Aussi, Maureen, « de la Western Region Gold Mines » (p. 8), « la fille du gentil qui a travaillé à l'intérieur de la mine toute sa vie » et qui y a perdu un doigt dans le concasseur (p. 109) fait une bilan de sa vie au cours des deux dernières décennies, à partir du moment où elle portait des collants de ballet et donnait des cours de danse moderne le soir pour les Noirs, « sous les yeux de son copain architecte, archétype de sa conscience sociale » (p. 110). Après un mariage qui a duré 15 ans, où son activité se limitait presque exclusivement à s'occuper de la maison et des enfants, Maureen s'aperçoit qu'à part les enfants, il ne reste presque plus rien : son amour pour Bam s'est déchiré, toutes ses économies et ses biens s'ils les perdaient, l'avenir est sombre, ils ne savent pas s'ils pourront quitter le pays.
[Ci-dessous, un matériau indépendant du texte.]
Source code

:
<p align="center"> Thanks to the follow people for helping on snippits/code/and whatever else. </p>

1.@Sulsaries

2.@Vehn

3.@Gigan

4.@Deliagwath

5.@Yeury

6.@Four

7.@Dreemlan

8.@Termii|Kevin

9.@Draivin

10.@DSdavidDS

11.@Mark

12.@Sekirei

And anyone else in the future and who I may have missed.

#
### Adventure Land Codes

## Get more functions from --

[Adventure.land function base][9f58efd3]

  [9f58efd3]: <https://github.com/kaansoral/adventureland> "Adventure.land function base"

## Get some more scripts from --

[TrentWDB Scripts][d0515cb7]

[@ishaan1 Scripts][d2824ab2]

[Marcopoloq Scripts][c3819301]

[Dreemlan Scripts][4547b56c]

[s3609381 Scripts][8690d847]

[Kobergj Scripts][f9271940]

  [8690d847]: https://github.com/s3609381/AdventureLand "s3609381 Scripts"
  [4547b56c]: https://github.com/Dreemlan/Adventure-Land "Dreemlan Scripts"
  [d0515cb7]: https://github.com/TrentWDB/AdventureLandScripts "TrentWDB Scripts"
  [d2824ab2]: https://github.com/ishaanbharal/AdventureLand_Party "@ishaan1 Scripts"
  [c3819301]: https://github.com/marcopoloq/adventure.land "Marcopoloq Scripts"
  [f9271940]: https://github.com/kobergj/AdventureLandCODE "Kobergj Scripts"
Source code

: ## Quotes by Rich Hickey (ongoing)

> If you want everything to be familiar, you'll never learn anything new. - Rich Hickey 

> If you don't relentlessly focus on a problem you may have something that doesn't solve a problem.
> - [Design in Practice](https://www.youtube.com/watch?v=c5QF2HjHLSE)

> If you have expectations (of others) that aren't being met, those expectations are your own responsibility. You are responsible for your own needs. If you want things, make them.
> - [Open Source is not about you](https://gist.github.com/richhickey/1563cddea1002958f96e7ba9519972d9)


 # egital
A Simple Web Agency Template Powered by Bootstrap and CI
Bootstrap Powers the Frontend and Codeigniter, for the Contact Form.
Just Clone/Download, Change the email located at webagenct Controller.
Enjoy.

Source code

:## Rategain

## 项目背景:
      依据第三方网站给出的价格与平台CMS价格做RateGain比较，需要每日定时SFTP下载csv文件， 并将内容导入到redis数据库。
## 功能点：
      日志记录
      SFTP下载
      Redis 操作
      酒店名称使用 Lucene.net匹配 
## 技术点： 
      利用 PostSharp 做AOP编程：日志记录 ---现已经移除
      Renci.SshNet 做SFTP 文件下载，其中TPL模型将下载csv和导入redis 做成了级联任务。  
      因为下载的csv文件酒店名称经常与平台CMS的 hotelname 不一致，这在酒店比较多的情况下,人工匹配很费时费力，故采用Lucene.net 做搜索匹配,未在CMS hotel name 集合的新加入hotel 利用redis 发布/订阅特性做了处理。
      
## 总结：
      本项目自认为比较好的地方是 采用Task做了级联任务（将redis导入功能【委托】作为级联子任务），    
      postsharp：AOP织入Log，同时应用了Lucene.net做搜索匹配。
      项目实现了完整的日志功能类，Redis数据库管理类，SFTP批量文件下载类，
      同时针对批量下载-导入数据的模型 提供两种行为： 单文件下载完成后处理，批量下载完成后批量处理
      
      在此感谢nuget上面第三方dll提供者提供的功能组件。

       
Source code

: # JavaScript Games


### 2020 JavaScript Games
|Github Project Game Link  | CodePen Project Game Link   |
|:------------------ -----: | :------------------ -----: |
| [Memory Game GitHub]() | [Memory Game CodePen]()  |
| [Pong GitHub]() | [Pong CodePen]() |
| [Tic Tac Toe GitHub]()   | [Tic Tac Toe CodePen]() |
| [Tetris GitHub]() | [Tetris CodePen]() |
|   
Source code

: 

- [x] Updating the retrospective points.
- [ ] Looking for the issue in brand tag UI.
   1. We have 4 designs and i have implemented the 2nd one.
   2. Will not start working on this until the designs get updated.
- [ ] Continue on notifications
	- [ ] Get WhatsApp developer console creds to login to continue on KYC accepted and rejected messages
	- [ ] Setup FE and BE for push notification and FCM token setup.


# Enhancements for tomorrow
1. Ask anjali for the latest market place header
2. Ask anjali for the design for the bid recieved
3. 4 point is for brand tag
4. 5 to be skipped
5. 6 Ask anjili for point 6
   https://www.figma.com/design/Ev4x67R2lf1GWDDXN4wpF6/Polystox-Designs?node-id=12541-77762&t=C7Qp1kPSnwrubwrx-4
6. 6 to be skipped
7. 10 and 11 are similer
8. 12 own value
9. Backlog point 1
Les gens de juillet est un roman d'incertitudes, d'insécurités et de transformations. Cela se voit déjà dans l'épigraphe, extraite d'un passage du Lettres de prison, d'Antonio Gramsci : « Ce qui est vieux se meurt et ce qui est nouveau ne peut pas naître ; entre-temps une énorme variété de symptômes morbides apparaît ».
*Afranio Catani est professeur à la retraite à l'USP et professeur invité à l'UFF. Auteur, entre autres livres, de Histoire du cinéma brésilien : quatre essais (Panorama).
Référence
Nadine Gordimer. Les gens de juillet. Traduction de Waldéa Barcellos. Rio de Janeiro : Rocco, 1989.
Note
(1) Cet article est une version, avec quelques modifications, de la revue publiée dans le supplément éteint "Cultura", par L'État de São Paulo, an VIII, no 458, 06 mai 1989, p. 5.